→ **EXERCISE A**
In the handlebar forum thread, what does aengbretson dislike about anatomic/ergo bars?
→ **EXERCISE B**
List every distinct username that appears as a post heading in the handlebar forum thread.
→ **EXERCISE C**
Write the next part of the handlebar forum thread, starting after its final line.

→ **SOURCE EXTRACT**
◆ ◆ ◆ ◆ ◆

I'd agree with those statements, and add that bar choice is (for the most part) a compromise based on your anatomy/ saddle to bar drop, preferences for hand position and riding style. IME a good choice meets your primary criteria and compomises on the less important aspects. 

You already have a classic bend type bar, and I think you'll find that (generally speaking) compact bends will have a similar contour to the drops as your VR bars, so I'd suggest going with something like the Ritchey Logic ll Pro bar.


----------



## PJ352 (Dec 5, 2007)

aengbretson said:


> One of the things I don't like about anatomic/ergo bars is that the portion of the bars that is almost parallel to the ground is very short, almost impossible to grip in a sprint or for powering up short hills.


Not everyone shares your views. 
http://autobus.cyclingnews.com/phot...s/mark_cavendish_columbia_scott09/Picture_032


----------



## aengbretson (Sep 17, 2009)

PJ352 said:


> Not everyone shares your views.
> http://autobus.cyclingnews.com/phot...s/mark_cavendish_columbia_scott09/Picture_032


I knew someone would point this out 

But like you and I both said, it's personal preference. What works for me is uncomfortable for others and vice versa.

EDIT: I also haven't used Shimano's bars, so they could very easily have a different bend than Ritchey or FSA (and it would appear to be so).


----------



## PJ352 (Dec 5, 2007)

aengbretson said:


> *I knew someone would point this out *
> 
> But like you and I both said, it's personal preference. What works for me is uncomfortable for others and vice versa.
> 
> EDIT: I also haven't used Shimano's bars, so they could very easily have a different bend than Ritchey or FSA (and it would appear to be so).


The devil made me do it.  

I haven't used the Shimano's either, but judging from Mr. C's bike, that model's lookin' pretty ergo!!


----------



## dysfunction (Apr 2, 2010)

I should look at those, I like hanging out on the bar ends.. and while the speccy's are OK a bit more length would make it bueno.


----------



## dgeesaman (Jun 9, 2010)

◆ ◆ ◆ ◆ ◆

→ **RECORD EXTRACTS**

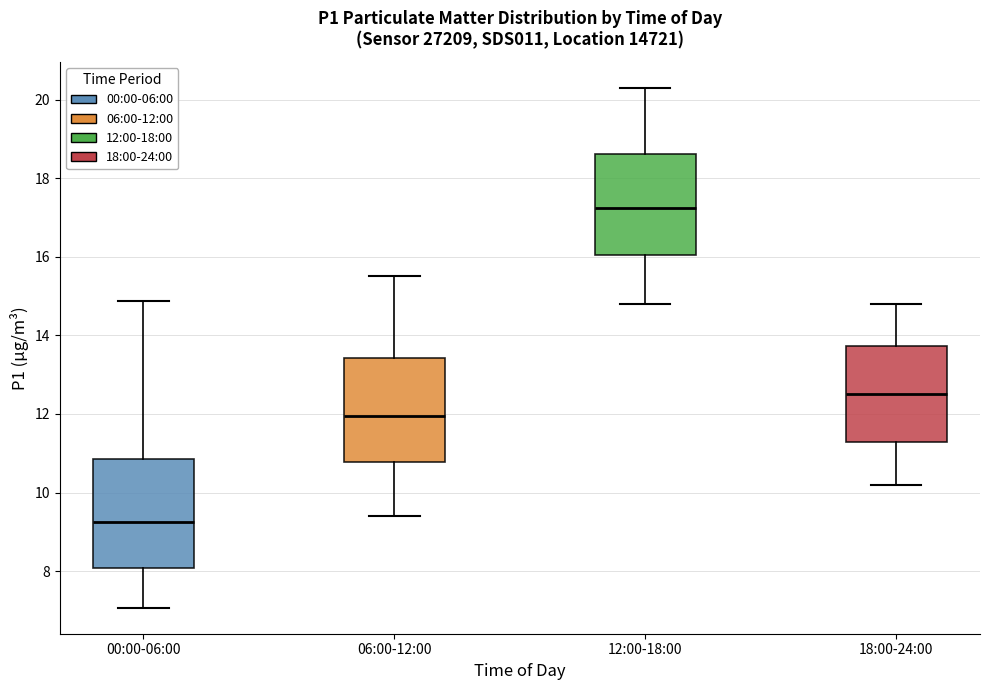

Where does the median line of the box for 06:00-12:00 sit on the y-axis? The values are not printed on the chart, so give them approximately, as read against the axis.

12.0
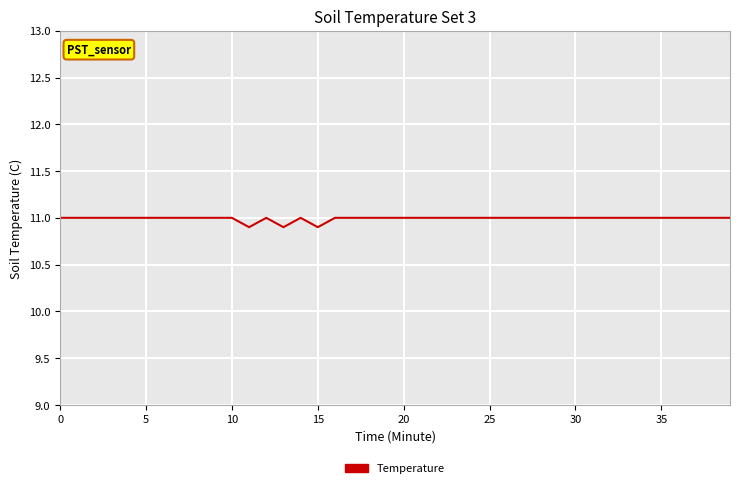

Is this an area chart (filled region under the line)?

No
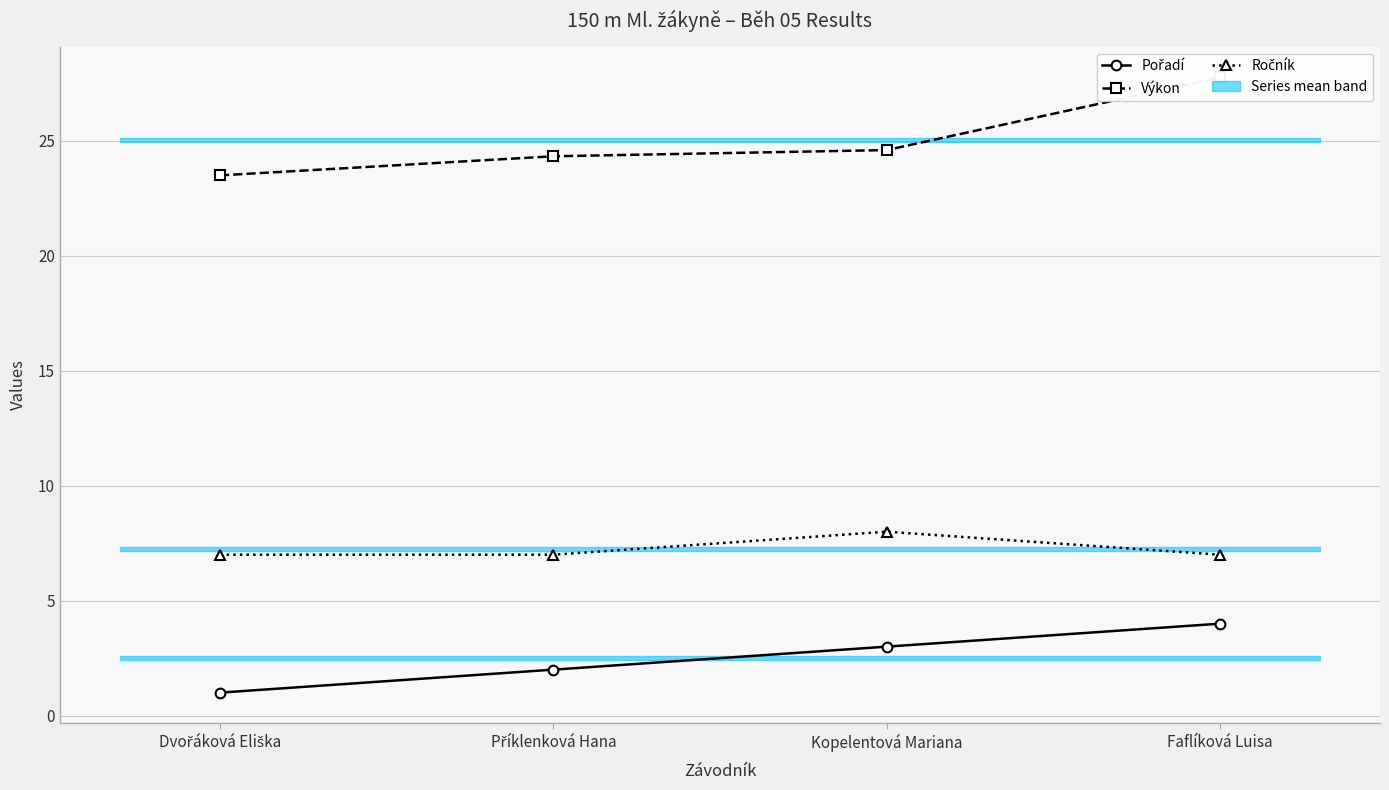

What is the sum of all Pořadí values?

10.0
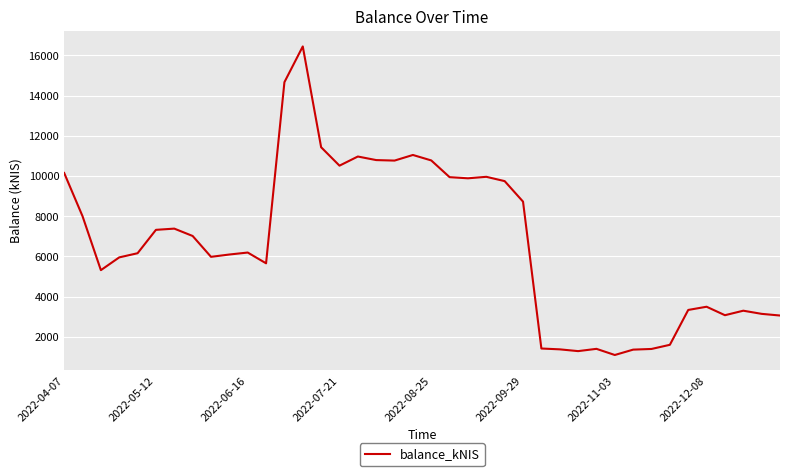

What is the minimum value shown in the chart?

1097.7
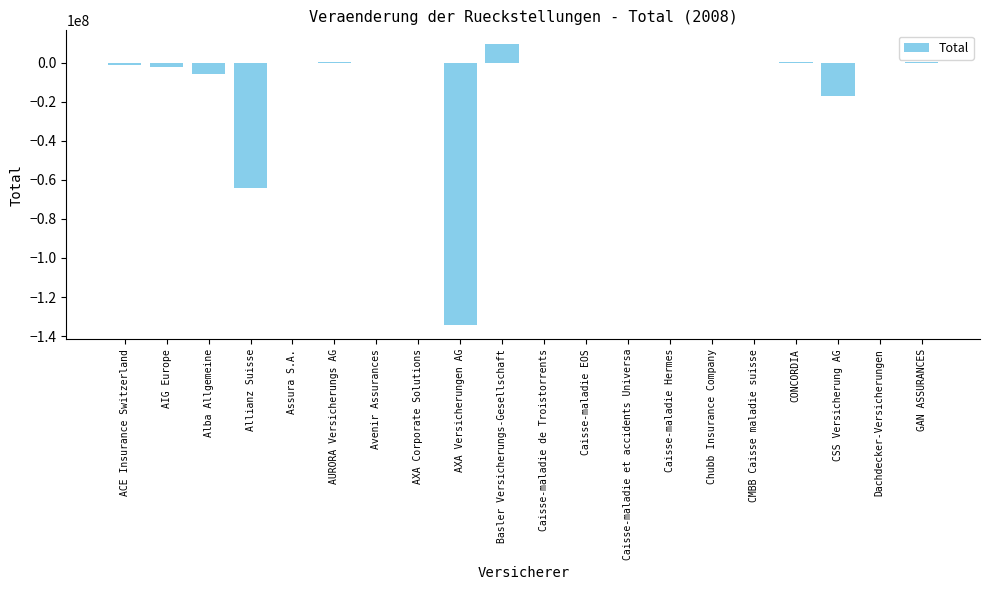

Where is the data nearest to the value -62511150?

Allianz Suisse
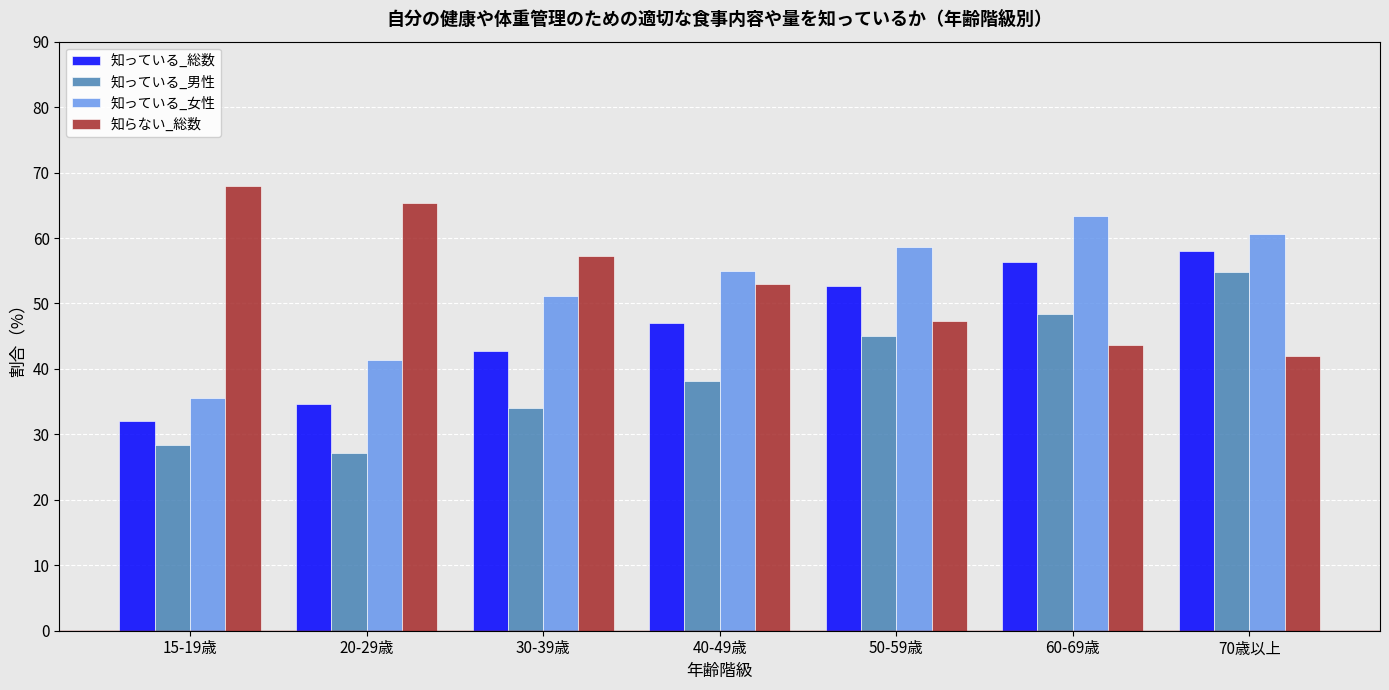

The value of 知っている_男性 at 30-39歳 is 23.1. True or false?

False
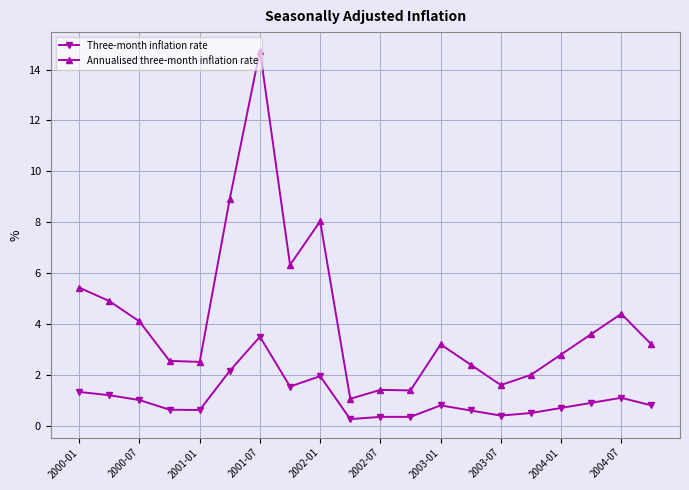

True or false: Three-month inflation rate and Annualised three-month inflation rate intersect in this chart.

False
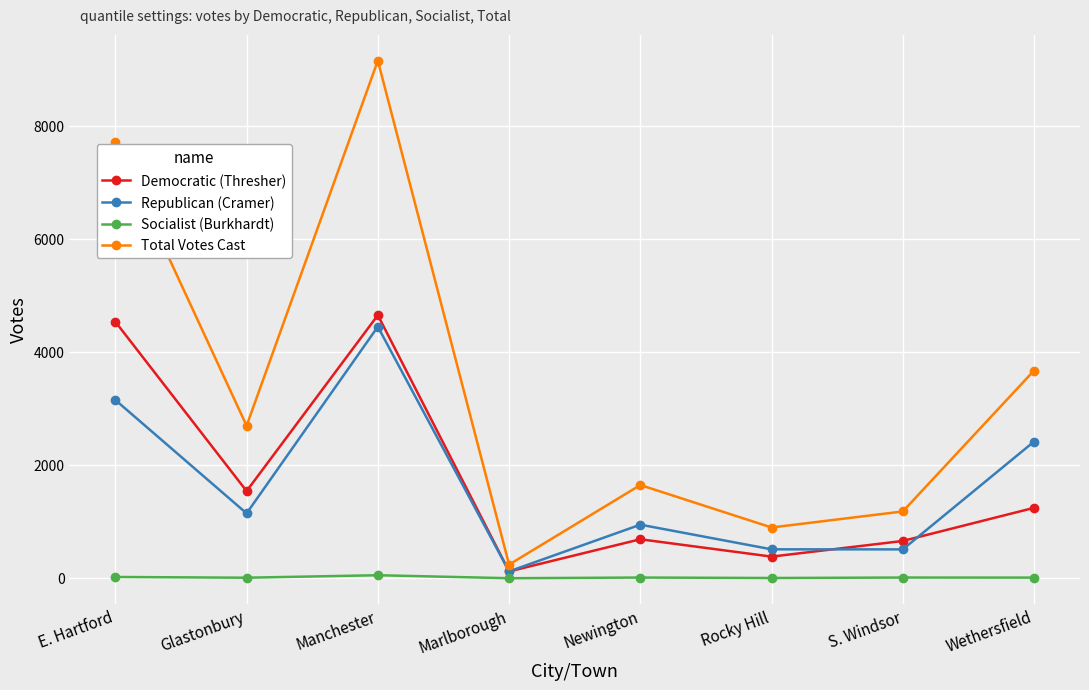

At how many categories does at least one series exceed 6974?

2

◆ ◆ ◆ ◆ ◆

→ **EXERCISE RESULT A**
The part of the bars that is almost parallel to the ground is very short, which makes it almost impossible to grip in a sprint or when powering up short hills.

→ **EXERCISE RESULT B**
PJ352, aengbretson, dysfunction, dgeesaman

→ **EXERCISE RESULT C**
aengbretson said:


> I think you can get an idea of a bar you'd like after a few rides with your current setup.
> 
> 
> How often are you in the drops?
> I use my drops to get low/aero quite often. Hence I have medium-depth bars with very usable drops. One of the things I don't like about anatomic/ergo bars is that the portion of the bars that is almost parallel to the ground is very short, almost impossible to grip in a sprint or for powering up short hills. On the other hand, if you don't use your drops very often you might want to switch to something like FSA's compact bend with a very shallow drop.


I currently ride about 30% of the time in the drops, mostly when I'm riding solo and into the wind. In these cases I'm reaching deep into the bar and keeping my fingers within reach of the shifters. The other 70%, I'm on the tops or the hoods. So it seems the basic anatomic design could work well for me. My relaxed posture is with my hands behind the hoods holding the bar where it curves forward.



> [*]How big are your hands/fingers?
> 
> Seems kind of silly but some bars are designed with a shorter reach to the brakes and shift levers in mind.


My hands are on the large side. It seems that I should take care that the anatomic flat is long enough for the width of my hands. 

While a shorter reach seems interesting, I suspect I'm mostly indifferent to that.



> [*]How much do you value a flat transition from bar to hoods?
> 
> Many "modern" styles of bars are designed with a flat bar-to-hood setup in mind (see: FSA compact, Ritchey Logic, Shimano PRO).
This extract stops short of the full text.